When it comes to Alzheimers disease, surveyors often target quality of care (F309-F333) and quality of life issues (F240-F258) especially dignity, resident participation, accommodation of needs and activities.

"Surveyors expect facilities to help residents with Alzheimers disease to achieve the OBRA goal of attaining/maintaining their highest practicable level of well-being and functioning up until the late stages of the illness," says Marilyn Mines, a nursing consultant with FR&R Healthcare Consulting in Deerfield, IL.

"So facilities must make sure they are providing the necessary care and services for residents to attain or maintain the highest practicable physical, mental, and psychosocial well-being, in accordance with the comprehensive assessment and care plan," Mines says.

In this regard, surveyors will be looking to see if your facility is encouraging residents with cognitive impairment to perform their own activities of daily living. "F312 (ADL services) was the 13th most prevalently cited deficiency by surveyors in 2001," cautions Steven Littlehale, chief clinical officer, LTCQ Inc. in Bedford, MA.

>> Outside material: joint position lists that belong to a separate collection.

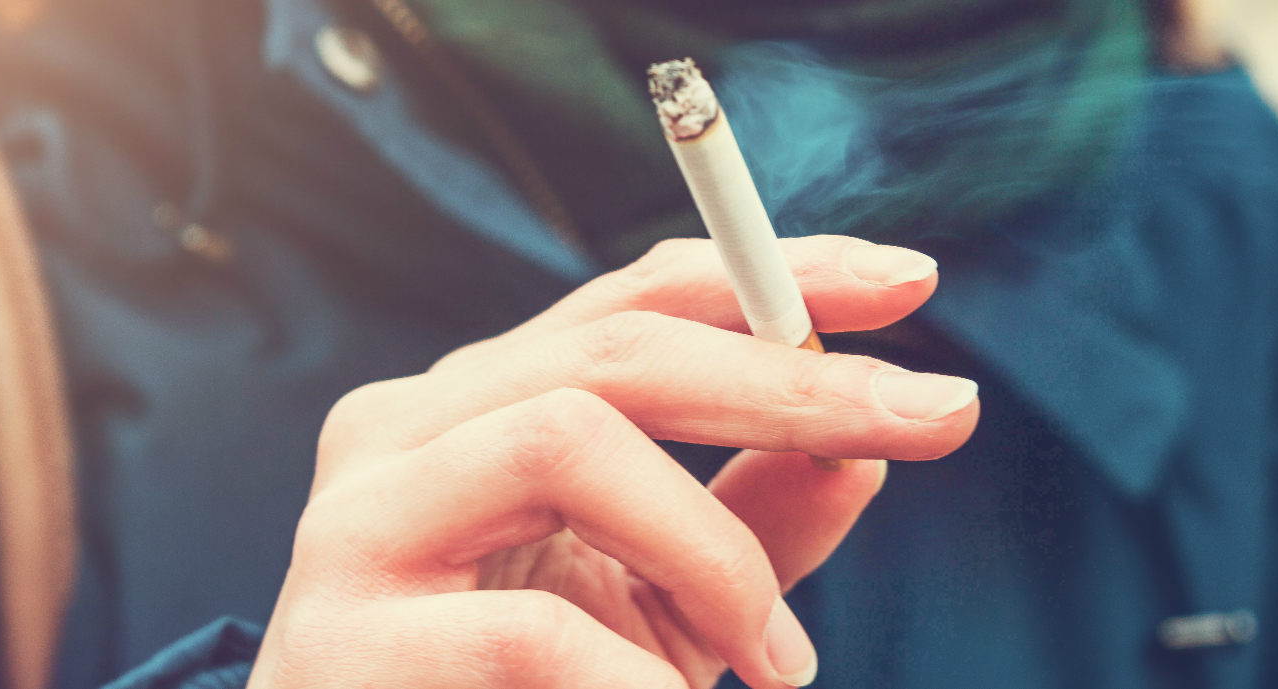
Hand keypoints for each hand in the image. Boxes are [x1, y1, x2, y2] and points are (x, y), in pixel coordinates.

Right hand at [246, 236, 978, 687]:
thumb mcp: (657, 617)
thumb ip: (748, 530)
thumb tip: (868, 452)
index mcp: (475, 409)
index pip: (631, 304)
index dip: (771, 276)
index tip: (910, 283)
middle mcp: (402, 432)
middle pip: (613, 346)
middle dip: (792, 378)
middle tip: (936, 417)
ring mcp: (357, 525)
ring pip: (567, 438)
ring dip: (713, 551)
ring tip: (774, 664)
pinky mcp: (341, 638)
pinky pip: (538, 634)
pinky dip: (638, 688)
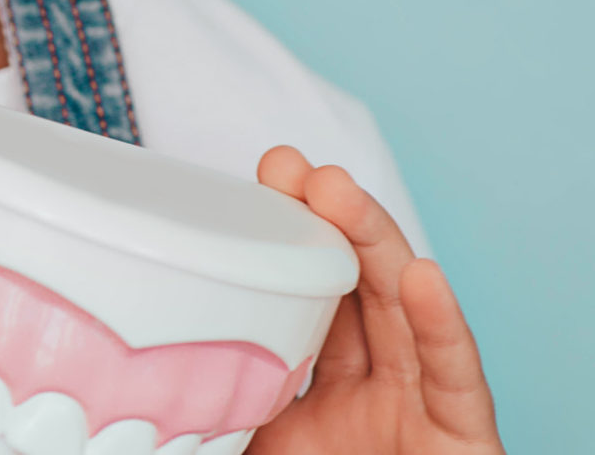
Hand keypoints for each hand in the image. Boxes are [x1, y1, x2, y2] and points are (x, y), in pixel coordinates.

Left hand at [246, 147, 503, 454]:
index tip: (255, 188)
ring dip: (373, 241)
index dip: (284, 243)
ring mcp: (419, 408)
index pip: (305, 300)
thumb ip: (220, 406)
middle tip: (289, 166)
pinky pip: (454, 379)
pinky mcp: (464, 439)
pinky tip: (423, 275)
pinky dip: (442, 326)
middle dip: (326, 217)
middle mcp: (373, 389)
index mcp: (319, 392)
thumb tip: (130, 378)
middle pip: (356, 285)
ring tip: (334, 187)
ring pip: (401, 309)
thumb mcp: (255, 448)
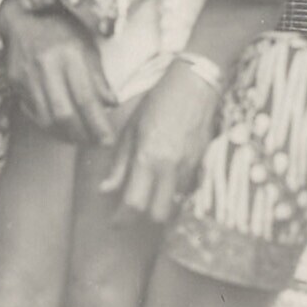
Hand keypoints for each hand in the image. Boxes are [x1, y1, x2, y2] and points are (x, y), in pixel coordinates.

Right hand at [0, 0, 117, 143]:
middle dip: (81, 135)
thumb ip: (99, 76)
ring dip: (64, 134)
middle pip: (63, 114)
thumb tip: (111, 104)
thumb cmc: (63, 28)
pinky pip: (32, 111)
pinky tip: (59, 127)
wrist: (25, 15)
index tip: (108, 140)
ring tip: (79, 138)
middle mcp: (47, 65)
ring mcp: (27, 75)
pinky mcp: (15, 81)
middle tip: (94, 143)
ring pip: (45, 117)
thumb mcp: (88, 45)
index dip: (97, 124)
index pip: (86, 98)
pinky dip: (48, 124)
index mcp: (70, 54)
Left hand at [100, 58, 218, 222]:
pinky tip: (165, 175)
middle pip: (158, 214)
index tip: (114, 222)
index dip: (122, 219)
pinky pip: (186, 189)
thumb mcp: (131, 129)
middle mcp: (170, 167)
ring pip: (174, 203)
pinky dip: (174, 189)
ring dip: (160, 202)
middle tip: (131, 210)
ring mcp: (189, 167)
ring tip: (148, 189)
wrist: (195, 85)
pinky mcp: (202, 164)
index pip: (134, 203)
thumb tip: (105, 189)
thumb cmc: (158, 101)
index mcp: (148, 157)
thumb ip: (119, 163)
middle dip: (144, 217)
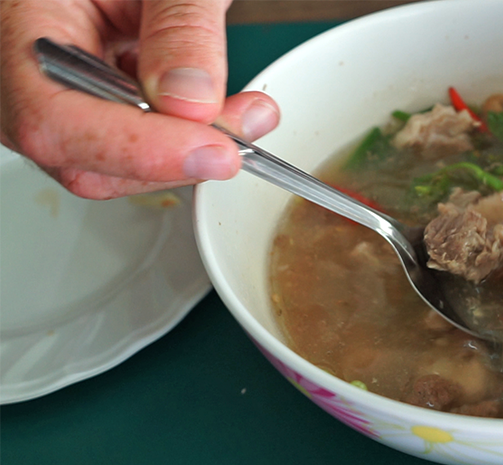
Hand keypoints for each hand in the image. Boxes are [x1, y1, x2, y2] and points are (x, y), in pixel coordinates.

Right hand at [0, 0, 279, 198]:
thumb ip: (181, 26)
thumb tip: (193, 98)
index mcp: (18, 28)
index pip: (54, 120)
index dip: (140, 150)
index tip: (214, 150)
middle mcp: (23, 74)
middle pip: (87, 159)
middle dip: (178, 156)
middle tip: (245, 129)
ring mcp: (54, 98)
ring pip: (115, 164)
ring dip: (190, 149)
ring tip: (244, 113)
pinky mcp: (89, 109)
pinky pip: (132, 144)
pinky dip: (184, 136)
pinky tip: (217, 110)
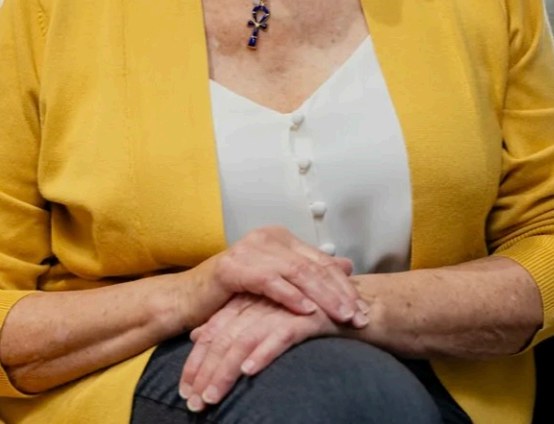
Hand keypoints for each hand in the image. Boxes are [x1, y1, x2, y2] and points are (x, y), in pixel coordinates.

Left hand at [179, 293, 366, 411]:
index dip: (197, 362)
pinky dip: (263, 352)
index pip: (214, 332)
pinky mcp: (304, 317)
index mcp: (246, 301)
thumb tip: (197, 335)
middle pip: (223, 339)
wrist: (350, 303)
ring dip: (224, 372)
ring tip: (211, 398)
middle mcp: (259, 303)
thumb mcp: (263, 316)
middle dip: (204, 374)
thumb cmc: (304, 312)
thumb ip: (232, 321)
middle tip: (192, 404)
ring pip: (243, 341)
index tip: (184, 391)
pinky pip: (280, 336)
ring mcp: (281, 309)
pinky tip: (249, 370)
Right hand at [188, 227, 367, 326]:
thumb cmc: (233, 294)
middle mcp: (267, 238)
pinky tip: (307, 310)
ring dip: (323, 296)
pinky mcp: (233, 267)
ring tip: (341, 316)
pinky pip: (269, 281)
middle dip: (340, 293)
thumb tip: (347, 265)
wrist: (189, 299)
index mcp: (280, 239)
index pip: (321, 261)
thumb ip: (308, 271)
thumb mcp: (276, 282)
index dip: (344, 285)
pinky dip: (290, 296)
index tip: (363, 308)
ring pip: (297, 272)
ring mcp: (249, 250)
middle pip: (314, 266)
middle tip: (359, 316)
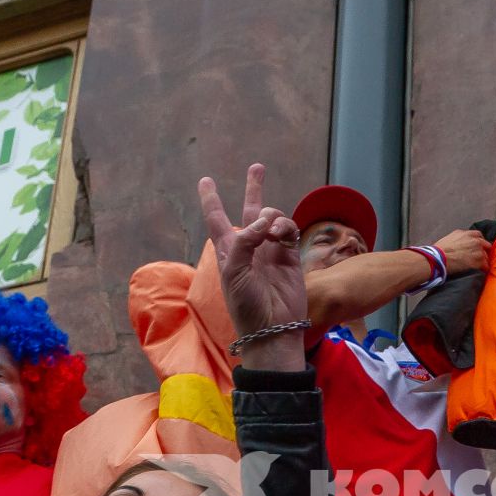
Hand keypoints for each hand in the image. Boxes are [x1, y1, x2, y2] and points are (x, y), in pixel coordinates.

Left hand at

Yet, a simple change in mind frame can help stave off this F tag. "Facilities must move from a doing for approach to residents to one where they find the best way to help each resident help himself," Littlehale says. (For specific ADL support techniques, see the following story.)

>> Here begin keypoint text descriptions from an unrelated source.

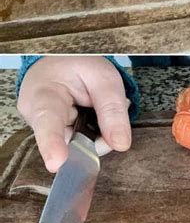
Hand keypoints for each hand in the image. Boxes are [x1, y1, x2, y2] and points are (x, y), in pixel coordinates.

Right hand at [18, 57, 131, 172]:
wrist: (61, 59)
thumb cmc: (77, 63)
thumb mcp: (103, 77)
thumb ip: (112, 110)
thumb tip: (120, 145)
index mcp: (43, 95)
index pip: (47, 122)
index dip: (52, 145)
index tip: (56, 163)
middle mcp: (35, 116)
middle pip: (71, 142)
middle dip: (96, 135)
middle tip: (103, 107)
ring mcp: (42, 128)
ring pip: (76, 146)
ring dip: (93, 132)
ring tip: (92, 106)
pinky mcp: (51, 134)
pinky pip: (76, 143)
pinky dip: (88, 133)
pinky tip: (87, 115)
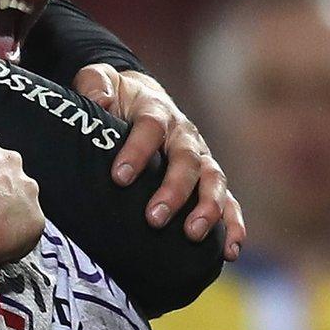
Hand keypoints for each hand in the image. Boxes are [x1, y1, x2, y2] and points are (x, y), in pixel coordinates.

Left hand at [74, 63, 244, 260]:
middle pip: (187, 160)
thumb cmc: (115, 94)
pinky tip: (229, 251)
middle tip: (153, 218)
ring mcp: (200, 157)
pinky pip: (228, 202)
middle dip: (173, 190)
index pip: (150, 128)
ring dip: (207, 208)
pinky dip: (233, 225)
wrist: (139, 97)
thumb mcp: (99, 78)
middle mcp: (183, 135)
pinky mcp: (208, 180)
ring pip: (214, 180)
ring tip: (192, 234)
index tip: (119, 177)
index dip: (137, 151)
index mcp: (156, 111)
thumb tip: (101, 100)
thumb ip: (96, 84)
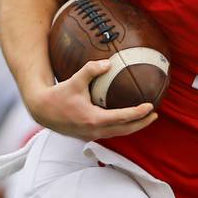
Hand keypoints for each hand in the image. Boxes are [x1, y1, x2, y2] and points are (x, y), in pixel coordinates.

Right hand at [26, 59, 156, 140]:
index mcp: (94, 119)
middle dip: (142, 123)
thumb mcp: (74, 80)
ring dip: (133, 126)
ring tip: (145, 118)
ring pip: (118, 133)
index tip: (150, 106)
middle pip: (125, 130)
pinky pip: (111, 132)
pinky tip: (127, 120)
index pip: (123, 118)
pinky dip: (122, 127)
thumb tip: (109, 62)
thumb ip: (91, 69)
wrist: (42, 111)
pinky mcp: (89, 135)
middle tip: (154, 114)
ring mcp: (92, 135)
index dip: (138, 113)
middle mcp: (95, 130)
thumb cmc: (58, 94)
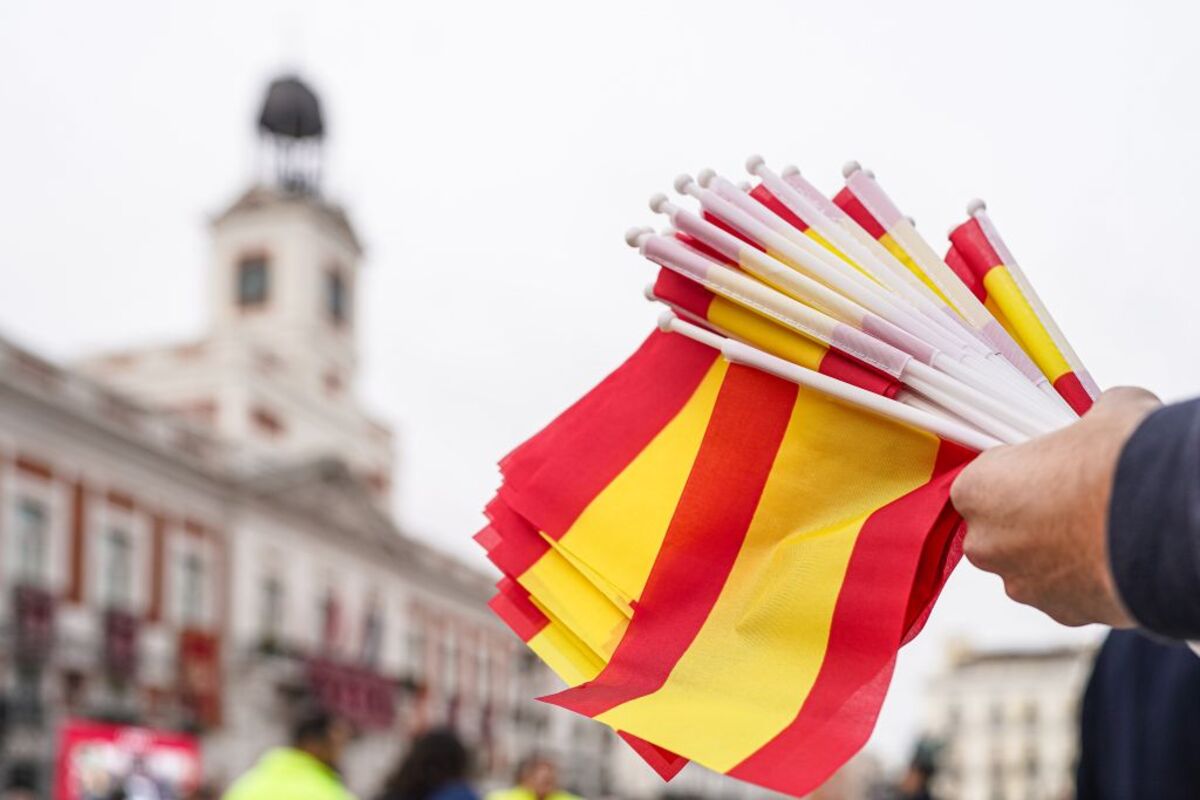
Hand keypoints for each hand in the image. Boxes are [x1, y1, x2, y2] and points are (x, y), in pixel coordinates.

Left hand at [950, 386, 1161, 626]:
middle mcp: (987, 544)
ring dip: (1056, 549)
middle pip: (1000, 527)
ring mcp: (1022, 584)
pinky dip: (1084, 576)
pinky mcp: (1062, 614)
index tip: (1043, 469)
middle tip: (1072, 498)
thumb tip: (1104, 413)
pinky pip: (1065, 590)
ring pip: (1031, 564)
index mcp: (977, 490)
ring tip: (1100, 527)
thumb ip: (1084, 422)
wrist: (1168, 520)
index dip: (1014, 473)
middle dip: (1031, 516)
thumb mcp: (1101, 413)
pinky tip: (1112, 555)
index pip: (981, 481)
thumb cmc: (1120, 462)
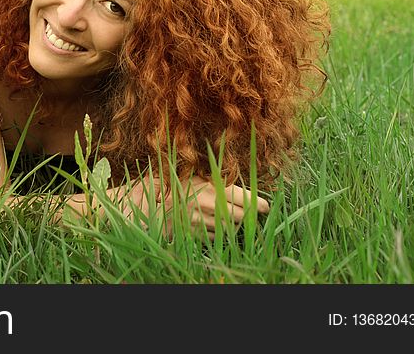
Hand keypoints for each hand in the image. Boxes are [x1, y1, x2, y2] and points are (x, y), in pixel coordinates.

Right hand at [124, 174, 270, 239]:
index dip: (257, 203)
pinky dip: (219, 233)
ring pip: (229, 228)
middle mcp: (206, 205)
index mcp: (209, 187)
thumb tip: (243, 186)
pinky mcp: (194, 234)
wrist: (149, 204)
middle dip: (247, 215)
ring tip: (232, 218)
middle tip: (251, 213)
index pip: (242, 198)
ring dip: (234, 225)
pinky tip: (214, 225)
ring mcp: (200, 222)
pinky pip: (215, 237)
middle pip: (240, 215)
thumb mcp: (196, 176)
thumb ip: (218, 180)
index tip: (264, 206)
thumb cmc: (176, 185)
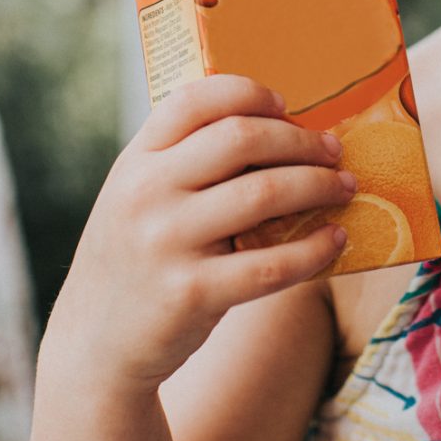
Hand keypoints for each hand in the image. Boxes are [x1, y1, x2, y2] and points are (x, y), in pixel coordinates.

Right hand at [46, 74, 355, 394]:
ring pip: (265, 194)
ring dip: (318, 185)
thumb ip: (182, 164)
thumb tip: (277, 132)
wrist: (95, 346)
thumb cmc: (136, 261)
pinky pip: (272, 264)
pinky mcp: (192, 293)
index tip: (285, 105)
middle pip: (241, 138)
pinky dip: (314, 250)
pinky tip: (336, 240)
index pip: (194, 101)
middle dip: (300, 140)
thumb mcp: (137, 199)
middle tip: (333, 150)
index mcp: (135, 161)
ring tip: (345, 187)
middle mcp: (146, 193)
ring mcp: (167, 242)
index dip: (248, 94)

Ensure Dignity, Quality of Life

Surveyors are known for honing in on even a single instance where a staff member talks to a resident with AD as if he were a child, or where care doesnt promote a residents dignity or meet his unique needs or preferences for nutrition, activity, companionship and comfort.

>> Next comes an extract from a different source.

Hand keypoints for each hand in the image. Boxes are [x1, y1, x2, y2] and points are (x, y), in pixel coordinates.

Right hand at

Nutrition is always a major survey focus that can be cited as a quality of care or quality of life issue. So facilities should make sure to tailor this area of care to the resident with dementia.

Sherrill House in Boston feeds residents with AD all day long, says Gail Schober, associate director of nursing for the facility and director of its Alzheimers program. "We may hand them a quarter of a tuna sandwich, for example, while they wander, cueing them to put it in their mouth," she relates. "Or we sit down with them for a minute and offer them a cup of something to drink."

Sherrill House also makes these "mini meals" into social occasions where staff converses with residents. "People with AD like to be social. They often dont lose their social graces until close to the end," Schober says.

Schober also advocates activities that help trigger a residents long-term memory, opening a momentary window to the person they once were, which can be priceless to loved ones. "Residents with dementia oftentimes respond to religious music, even if they havent attended religious services since childhood," she observes.

Spirituality can provide solace to residents even in the late stages of Alzheimers. "A lot of certified nursing assistants find that reading scripture seems to give that person a sense of peace and comfort," she adds. "It also helps the CNAs feel like they are providing good care."

Make sure to assess and treat people with AD for conditions that can make their dementia appear worse than it really is. Top on the list: depression and pain. However, the right corrective lenses or a hearing aid have been known to alleviate social withdrawal and agitation attributed to cognitive decline.

As part of the ongoing assessment process, staff should watch for behavior changes, especially agitation and aggressive behavior, which may signal depression in the elderly resident with AD "Once youve ruled out the resident being in pain, then you can try prescribing a low-dose antidepressant" to see what effect that has on the behavior change, Schober reports. "You have to be a detective in caring for this population."